On Borat speaking in Hebrew in the movie Borat

"I do like the irony of Borat, a deeply anti-Semitic character, speaking Hebrew, and this guy [in The Dictator,] who you know, wants to annihilate Israel, is also speaking Hebrew."

On why the movie The Dictator, unlike Borat, is scripted

"We actually just thought we could make a better movie if it had a script and, you know, didn't involve real people. I think pulling off, pulling off a kind of fake documentary of me being a, you know, actual dictator would have been extremely difficult, if not impossible. We got away with it on Borat because Kazakhstan was a real country. So you could say, 'I'm from Kazakhstan National Television.' People would look up Kazakhstan, and it existed.
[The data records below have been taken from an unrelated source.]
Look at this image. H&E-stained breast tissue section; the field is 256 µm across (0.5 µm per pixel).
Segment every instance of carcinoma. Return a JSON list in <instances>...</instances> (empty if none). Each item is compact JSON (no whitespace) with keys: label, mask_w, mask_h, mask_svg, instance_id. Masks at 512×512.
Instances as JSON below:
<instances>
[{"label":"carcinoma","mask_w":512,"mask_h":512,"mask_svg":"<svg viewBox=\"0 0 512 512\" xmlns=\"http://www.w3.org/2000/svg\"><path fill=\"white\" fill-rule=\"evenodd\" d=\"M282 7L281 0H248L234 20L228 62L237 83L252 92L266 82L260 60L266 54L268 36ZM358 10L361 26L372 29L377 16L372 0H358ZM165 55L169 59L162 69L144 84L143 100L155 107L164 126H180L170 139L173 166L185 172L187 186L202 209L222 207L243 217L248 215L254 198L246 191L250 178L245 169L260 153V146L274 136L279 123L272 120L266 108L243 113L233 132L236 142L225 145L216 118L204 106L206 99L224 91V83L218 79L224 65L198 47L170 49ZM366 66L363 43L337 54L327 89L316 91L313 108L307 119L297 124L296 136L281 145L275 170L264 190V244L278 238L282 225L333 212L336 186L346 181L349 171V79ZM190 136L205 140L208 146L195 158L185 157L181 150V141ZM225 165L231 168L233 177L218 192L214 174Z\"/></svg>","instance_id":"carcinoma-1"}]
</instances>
But if I came this time and said, 'I'm from Wadiya,' they'd, you know, look it up and realize it didn't exist, and if I said listen, 'I'm the dictator of Turkmenistan or, you know, or Libya,' they could look it up on Wikipedia and realize that I'm not. So it would have been impossible to, you know, have this real story."

On being brave

"I don't know if I'm brave. Yeah, I mean, I don't know if I'm brave. I think I think in the moment. So when I'm in character, I'm in character, and I'm obviously thinking about what's going on around me, but it's easier to do stuff when you're in character."

On the police and FBI following his characters

"There was a time, you know, I got so used to the police turning up. You know, with Borat, I think they came about 45 times. Sometimes it was the police, then the FBI were following us for a while. They had so many complaints that there was a Middle Eastern man ... driving through America in an ice cream van, that the FBI assigned a team to us. And so we had the FBI and then we had the Secret Service. But there were so many of these instances, and with Bruno as well, that for a while it would take about six months afterwards for me not to totally freak out whenever I saw a policeman."